§ **Task objective**: Starting with the line that contains "pose: elev=30.8 azim=95.3" and going on through the end of the entries, copy the lines out again with "dist" swapped for "distance" and nothing else changed. Leave the pictures out.

§ **Material to process**:
....
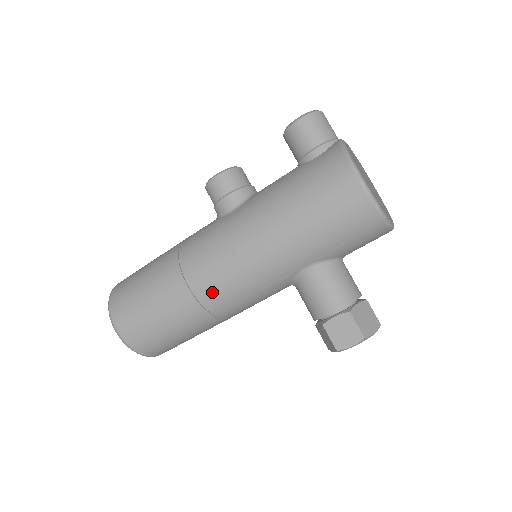
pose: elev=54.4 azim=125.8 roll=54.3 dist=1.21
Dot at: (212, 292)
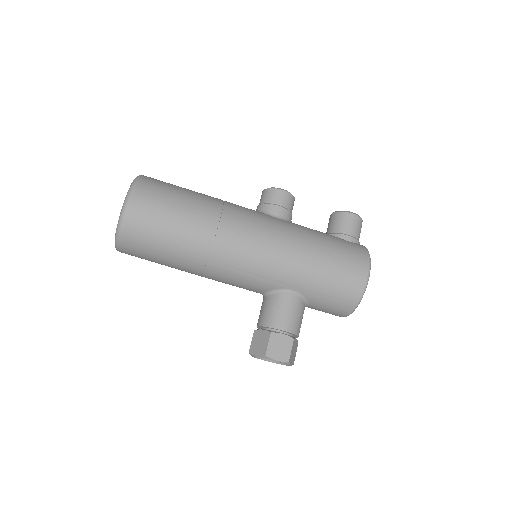
Dot at: (228, 248)
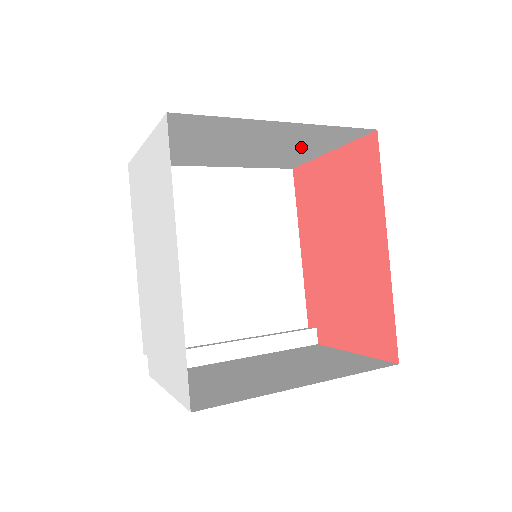
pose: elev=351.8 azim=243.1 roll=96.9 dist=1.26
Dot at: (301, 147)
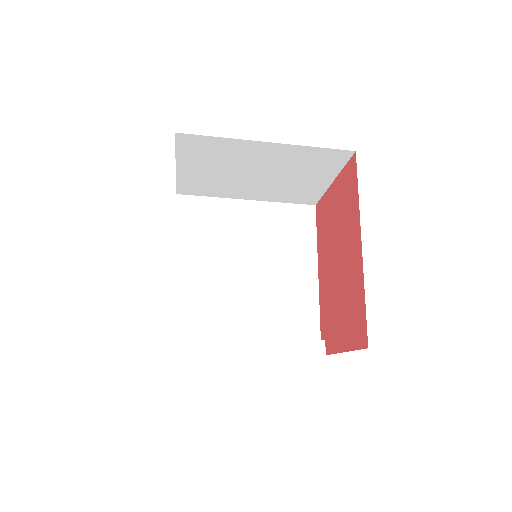
Dot at: (303, 175)
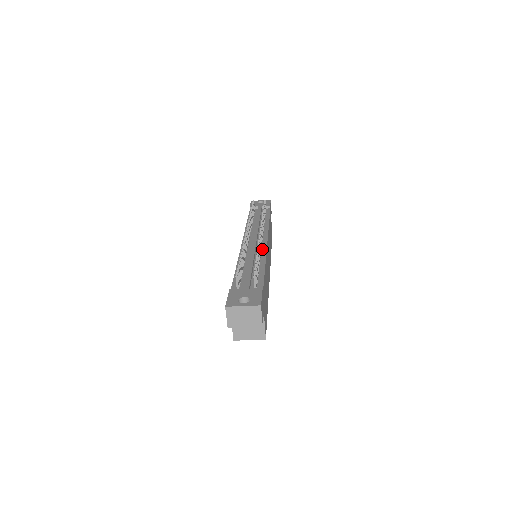
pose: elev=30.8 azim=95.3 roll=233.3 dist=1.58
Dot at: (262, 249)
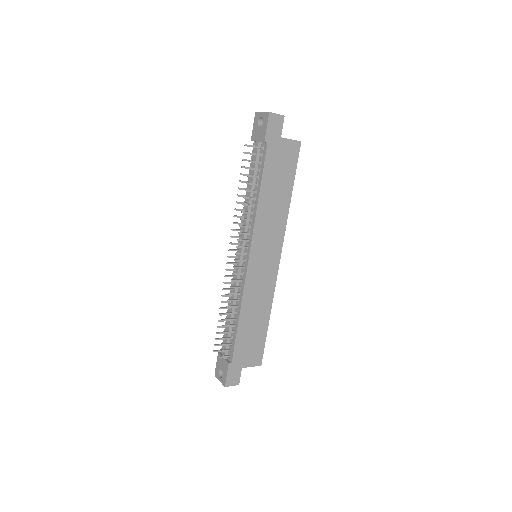
Dot at: (242, 280)
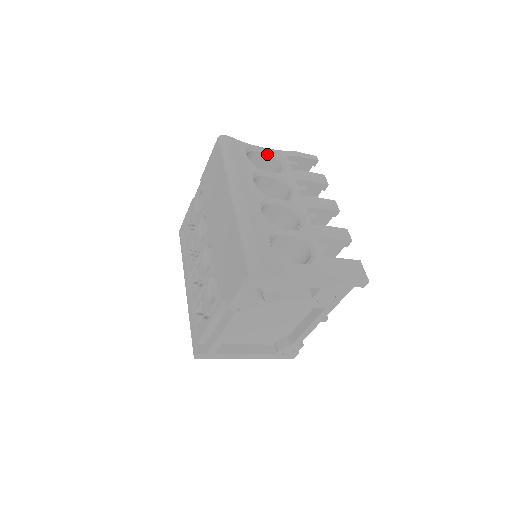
....
§ **Expected answer**:
pose: elev=30.8 azim=95.3 roll=233.3 distance=1.58
Dot at: (262, 249)
Dot at: (242, 280)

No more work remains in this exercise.